SERIE«Des hommes tourmentés» ont pris le pouvoir dans le renouveau des séries américaines

«Des hommes tourmentés» ont pris le pouvoir dans le renouveau des séries américaines

SERIEUne enquête démonte et analyse les rouages du «nouvel âge d’or» des séries américaines et des hommes qui les ont portés…
Le showrunner des
Le showrunner des  -  JILL CONNELLY/AP/SIPA
Joel Metreau

Joel Metreau

Ils ont imposé leur griffe à la télévision.
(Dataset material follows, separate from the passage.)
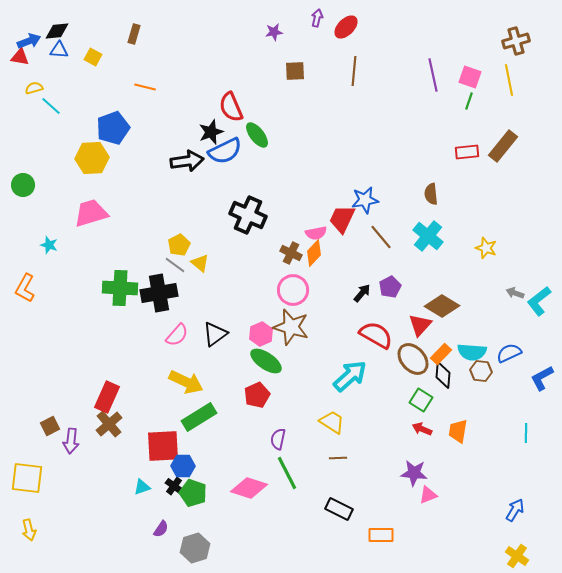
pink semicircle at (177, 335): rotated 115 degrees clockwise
Des hommes tourmentés (La Martinière, 24 euros), une enquête de l’Américain Brett Martin, tourne autour des tout-puissants «showrunners» : Alan Ball (Six Feet under, True Blood…), David Chase (Les Soprano), Vince Gilligan (Breaking Bad)… Des hommes qui voulaient bousculer l’industrie de la télévision, comme Coppola et Scorcese Hollywood dans les années 1970. Le showrunner, scénariste en chef, «est aux séries, ce que le réalisateur est au cinéma: un monarque, explique Brett Martin à 20 Minutes. Seul lui peut contrôler l'univers en pleine expansion d'une série.»
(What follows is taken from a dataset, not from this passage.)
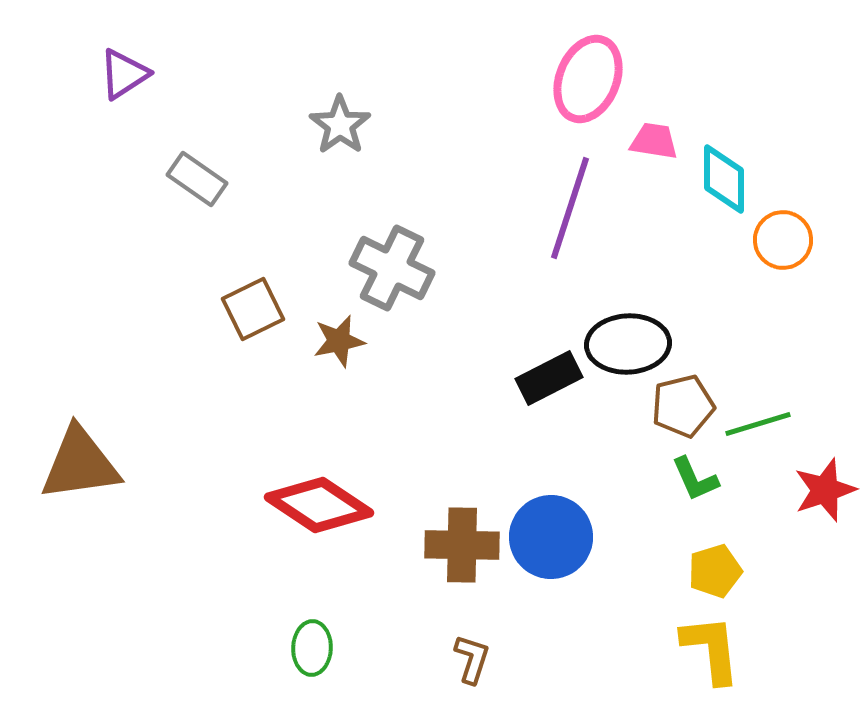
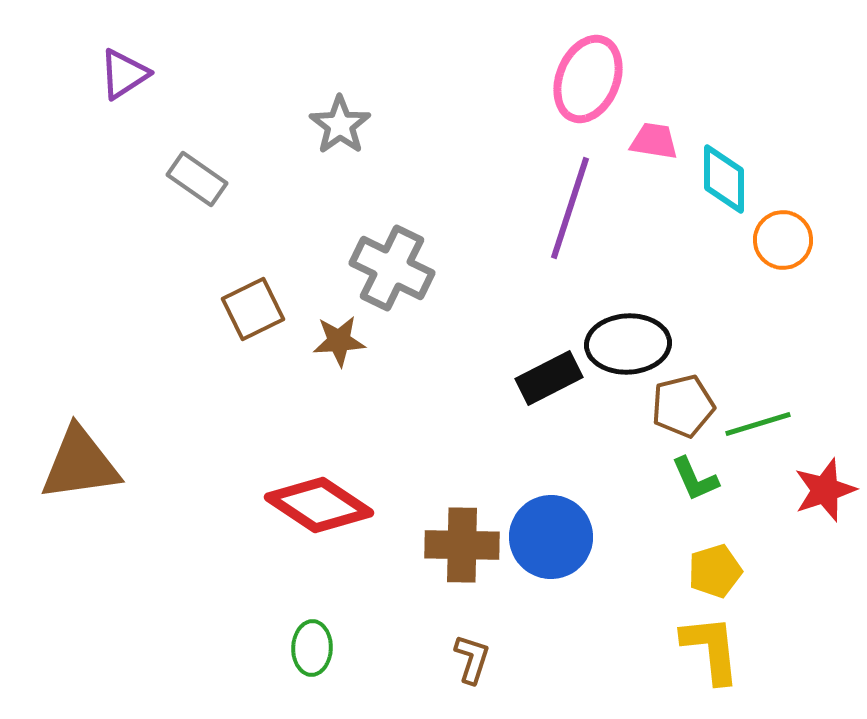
brown star: rotated 8 degrees clockwise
«Là où tous les égos s'entrechoquent»

Un monarque a besoin de sujets sur lesquels régner et surtout pour alimenter des scénarios feuilletonnants. Sa cour s'appelle «writers’ room» (la salle des auteurs), dispositif emprunté aux sitcoms. «C’est le lieu central de la série. Là où tous les egos et toutes les créativités s’entrechoquent, pointe Brett Martin. C'est l’endroit où la vision du showrunner est contrebalancée par celle des scénaristes.» Et certaines «rooms» sont plus agréables à vivre que d’autres. Si celles d'Alan Ball sont les plus conviviales, d’autres se sont déroulées dans des ambiances plus tendues, comme pour Les Soprano ou Mad men… La personnalité du showrunner a tendance à y déteindre…

Leur personnalité imprègne également leur série. «Ces auteurs y apportent leurs propres obsessions et névroses, explique Brett Martin. Au fur et à mesure, que les showrunners gagnent en importance dans l'industrie, leurs héros se retrouvent confrontés à la question du pouvoir.» A ce qu’ils sont prêts à sacrifier pour conserver leur statut… La biographie du showrunner s’exprime dans les personnages: comment ne pas faire le lien entre l'homo honteux David Fisher dans Six Feet Under et Alan Ball qui n’a pas fait son coming out avant l’âge de 33 ans?

Des conflits avec les acteurs

Les conflits se manifestent avec les acteurs. Dans le cinéma, la relation réalisateur-acteur dure au plus le temps du tournage, quelques semaines. Pour les séries, elle s’installe sur des années, de saison en saison. «C’est une relation compliquée. Par son interprétation, Bryan Cranston devient aussi l’auteur de Walter White. Après tout, il le connaît aussi bien que Vince Gilligan», remarque Brett Martin. Les showrunners sont obligés de composer avec les visages de la série auprès du public, comme David Chase doit se plier aux sautes d’humeur de James Gandolfini.

Mais en gardant la mainmise sur le scénario, les showrunners restent les seuls maîtres à bord. Des Hommes tourmentés évoquent l’«état d’angoisse permanent» des acteurs, dont la mort des personnages peut conduire à la case chômage. Ainsi, non seulement Idriss Elba apprend en lisant le scénario que son personnage dans The Wire va mourir, mais aussi qu’il va se faire uriner dessus par le membre d’un gang. Fureur et consternation de l’intéressé.

Des hommes tourmentés dresse aussi un constat rien que dans son titre. Peu de femmes ont accédé au statut de showrunner: Lena Durham pour Girls, Shonda Rhimes pour Grey’s Anatomy et Scandal ou Jenji Kohan pour Orange is the new black... Brett Martin résume: «Ce début de l’âge d’or des séries a été mené par des hommes et marqué par des histoires d’homme et de pouvoir. Mais c’est en train de changer.»